Creating graphic novels is a highly collaborative art, said course adviser Rick Benjamin. Benjamin, a visiting lecturer in literary arts, is a trained poet who incorporates other types of art into his work. The creation of a professional graphic novel requires four or five different types of specialists, he said.
"There are some people who will just do line drawings and others that will just do coloring or lettering."
Likewise, all of the course's projects are collaborative — but every student works on every aspect of creating comics.
"You try a lot of things that you normally wouldn't," said Nikolos Gonzales '12, a student in the GISP. Even skilled artists experiment with alternative media such as photography, he said. "It allowed for growth even in really good artists," he said.
The course structure is based on the book "Making Comics" by Scott McCloud, Buck said. Each week, students lead a discussion about a different chapter of McCloud's book, with topics including text, paneling and images. After the discussion, students work on projects related to the material they covered in the book, she said. To accompany the chapter on text, for example, students worked on creating two comics telling the same story — one using text and the other using only images, Buck said.
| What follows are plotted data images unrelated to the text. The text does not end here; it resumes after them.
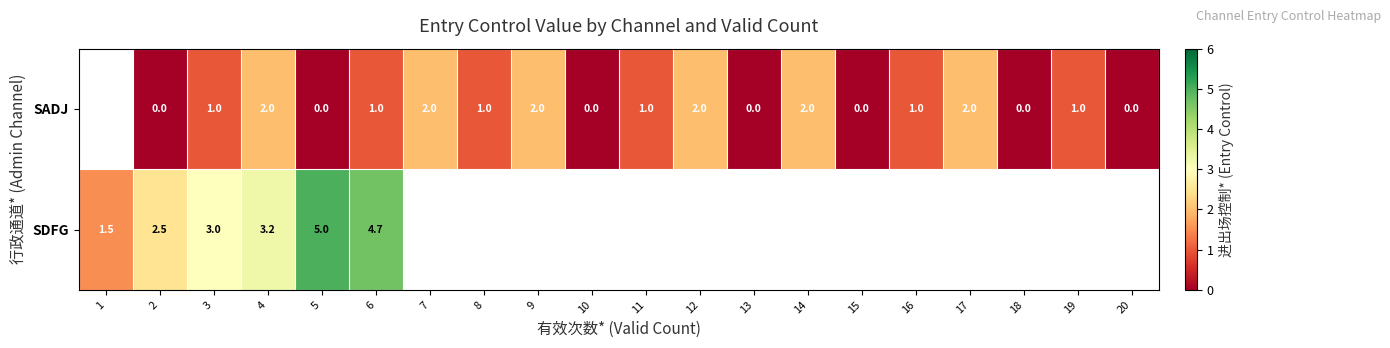

Is it true that SADJ equals 0.5 at 11?

False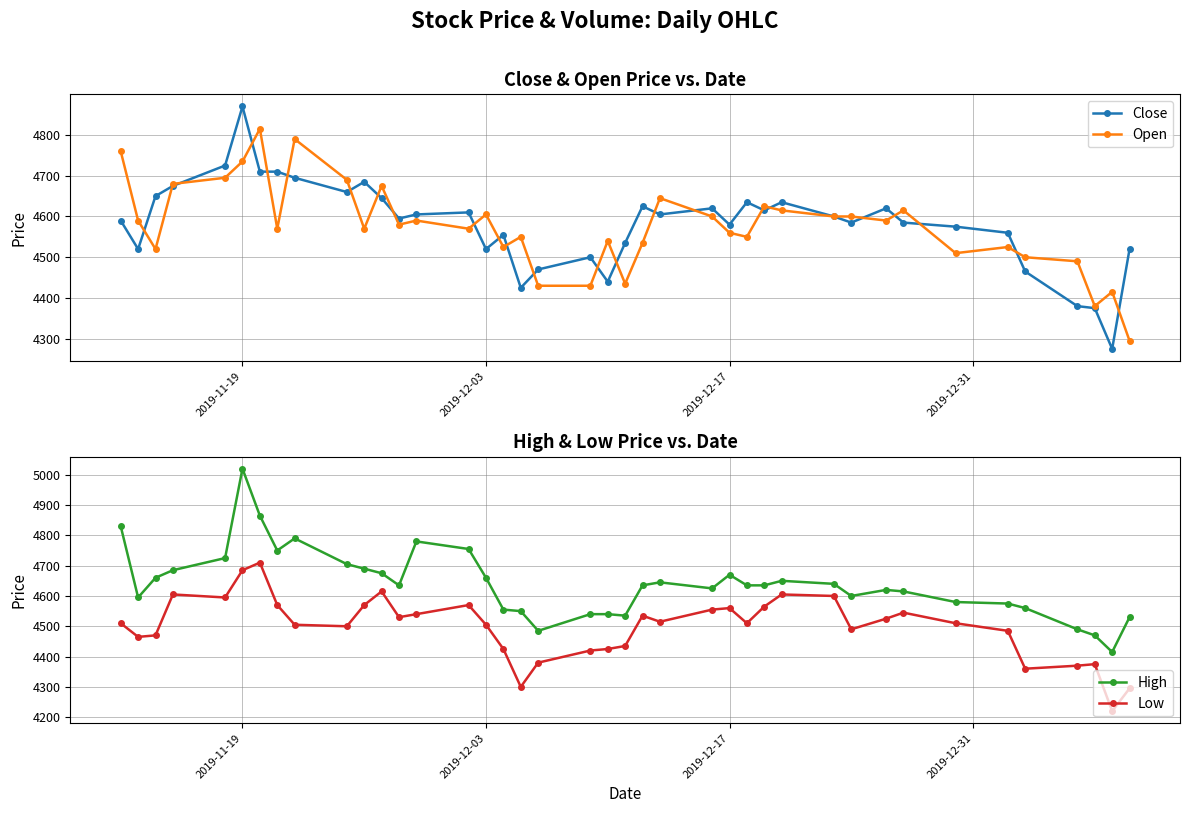

What is the maximum value for Low?

4710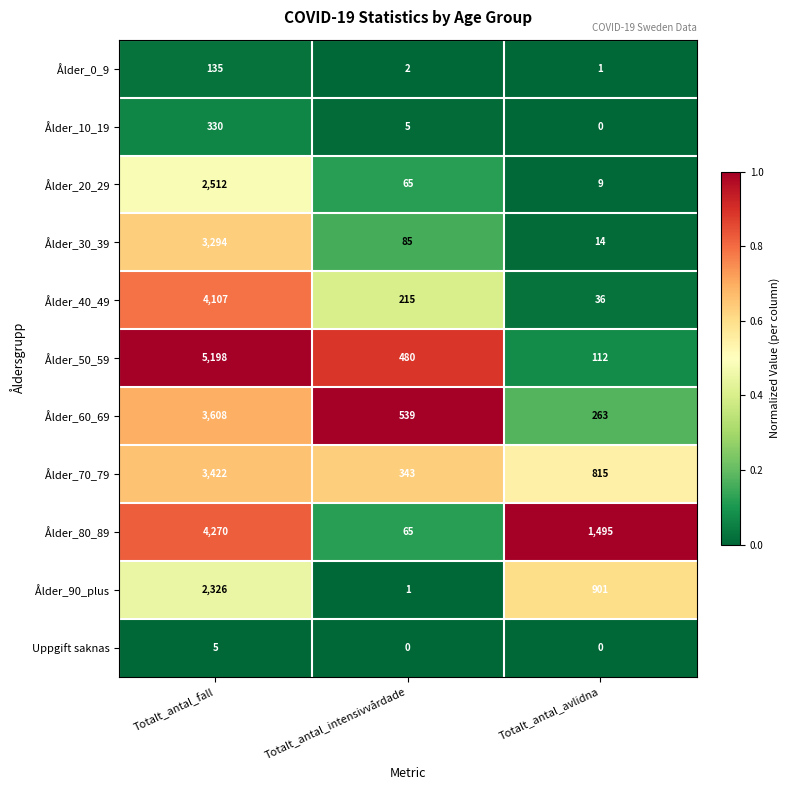

The Ålder_30_39 series shows 20 at Totalt_antal_avlidna. True or false?

False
In addition to McCloud's book, the class is studying a variety of comics, from "Blankets," by Craig Thompson, to Frank Miller's "Sin City," Gonzales said.
For the final project, which is the course's only formal assessment, students will begin to create their own graphic novels in small groups, Benjamin said. "It's not possible to create a complete graphic novel in a semester," he said, but by the end of the semester students will be able to present a graphic novel in progress.